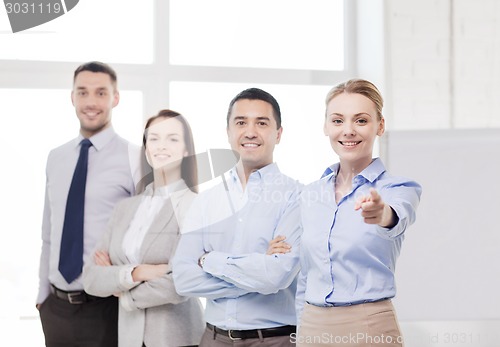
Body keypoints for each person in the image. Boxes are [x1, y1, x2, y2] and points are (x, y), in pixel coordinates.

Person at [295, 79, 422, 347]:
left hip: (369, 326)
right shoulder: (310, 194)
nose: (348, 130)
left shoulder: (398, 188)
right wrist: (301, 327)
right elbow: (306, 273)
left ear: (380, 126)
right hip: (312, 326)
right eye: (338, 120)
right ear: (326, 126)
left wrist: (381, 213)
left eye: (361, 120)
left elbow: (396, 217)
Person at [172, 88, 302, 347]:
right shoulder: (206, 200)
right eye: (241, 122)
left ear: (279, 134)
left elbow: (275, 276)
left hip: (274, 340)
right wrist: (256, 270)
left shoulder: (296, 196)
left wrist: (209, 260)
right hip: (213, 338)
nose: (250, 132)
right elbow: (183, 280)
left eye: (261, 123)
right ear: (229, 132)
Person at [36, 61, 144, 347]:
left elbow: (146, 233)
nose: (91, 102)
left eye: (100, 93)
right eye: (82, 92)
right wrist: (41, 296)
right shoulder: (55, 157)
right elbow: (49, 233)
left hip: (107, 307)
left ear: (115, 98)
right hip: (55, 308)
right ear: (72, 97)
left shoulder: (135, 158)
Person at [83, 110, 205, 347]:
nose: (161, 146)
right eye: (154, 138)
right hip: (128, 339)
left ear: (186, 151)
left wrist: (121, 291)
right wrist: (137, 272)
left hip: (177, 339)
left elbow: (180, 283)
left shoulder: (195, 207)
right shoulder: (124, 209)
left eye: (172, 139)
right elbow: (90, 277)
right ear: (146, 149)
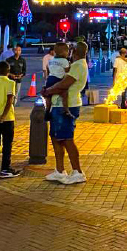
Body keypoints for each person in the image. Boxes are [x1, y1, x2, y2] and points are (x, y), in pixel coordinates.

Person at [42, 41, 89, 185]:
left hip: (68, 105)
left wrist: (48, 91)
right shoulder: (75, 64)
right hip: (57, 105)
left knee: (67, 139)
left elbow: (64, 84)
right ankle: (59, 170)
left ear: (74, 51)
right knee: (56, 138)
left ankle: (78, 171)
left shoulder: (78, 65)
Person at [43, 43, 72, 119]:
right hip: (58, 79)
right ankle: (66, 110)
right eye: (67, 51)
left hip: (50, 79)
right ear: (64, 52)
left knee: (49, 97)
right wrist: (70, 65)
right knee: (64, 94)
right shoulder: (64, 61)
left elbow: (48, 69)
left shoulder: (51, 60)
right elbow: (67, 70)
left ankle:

____________

(What the exercise asks):
When you repeat the material, keep every word exact and drop the pictures.

(Task output):
Body keypoints for each person in the image. Boxes are [x1, y1, x2, y2] and points are (x, y), in pixel coordinates.

Person at [295, 79, 422, 347]:
left hip: (369, 326)
right shoulder: (310, 194)
nose: (348, 130)
left shoulder: (398, 188)
right wrist: (301, 327)
right elbow: (306, 273)
left ear: (380, 126)
right hip: (312, 326)
right eye: (338, 120)
right ear: (326, 126)
left wrist: (381, 213)
left eye: (361, 120)
left elbow: (396, 217)
Person at [172, 88, 302, 347]:
right shoulder: (206, 200)
right eye: (241, 122)
left ear: (279, 134)
left elbow: (275, 276)
left hip: (274, 340)
right wrist: (256, 270)
left shoulder: (296, 196)
left wrist: (209, 260)
right hip: (213, 338)
nose: (250, 132)
right elbow: (183, 280)
left eye: (261, 123)
right ear: (229, 132)
Person at [36, 61, 144, 347]:
left elbow: (146, 233)
nose: (91, 102)
left eye: (100, 93)
right eye: (82, 92)
right wrist: (41, 296)
right shoulder: (55, 157)
right elbow: (49, 233)
left hip: (107, 307)
left ear: (115, 98)
right hip: (55, 308)
right ear: (72, 97)
left shoulder: (135, 158)
Person at [83, 110, 205, 347]:
nose: (161, 146)
right eye: (154, 138)
right hip: (128, 339)
left ear: (186, 151)
left wrist: (121, 291)
right wrist: (137, 272)
left hip: (177, 339)
left elbow: (180, 283)
left shoulder: (195, 207)
right shoulder: (124, 209)
left eye: (172, 139)
right elbow: (90, 277)
right ear: (146, 149)
Body keypoints for each person in the image. Boxes are [x1, y1, x2, y2] and points are (x, y), in pixel coordinates.

Person at [42, 41, 89, 185]:
left hip: (68, 105)
left wrist: (48, 91)
right shoulder: (75, 64)
right hip: (57, 105)
left knee: (67, 139)
left elbow: (64, 84)
right ankle: (59, 170)
left ear: (74, 51)
right knee: (56, 138)
left ankle: (78, 171)
left shoulder: (78, 65)
Person at [43, 43, 72, 119]:
right hip: (58, 79)
right ankle: (66, 110)
right eye: (67, 51)
left hip: (50, 79)
right ear: (64, 52)
left knee: (49, 97)
right wrist: (70, 65)
right knee: (64, 94)
right shoulder: (64, 61)
left elbow: (48, 69)
left shoulder: (51, 60)
right elbow: (67, 70)
left ankle:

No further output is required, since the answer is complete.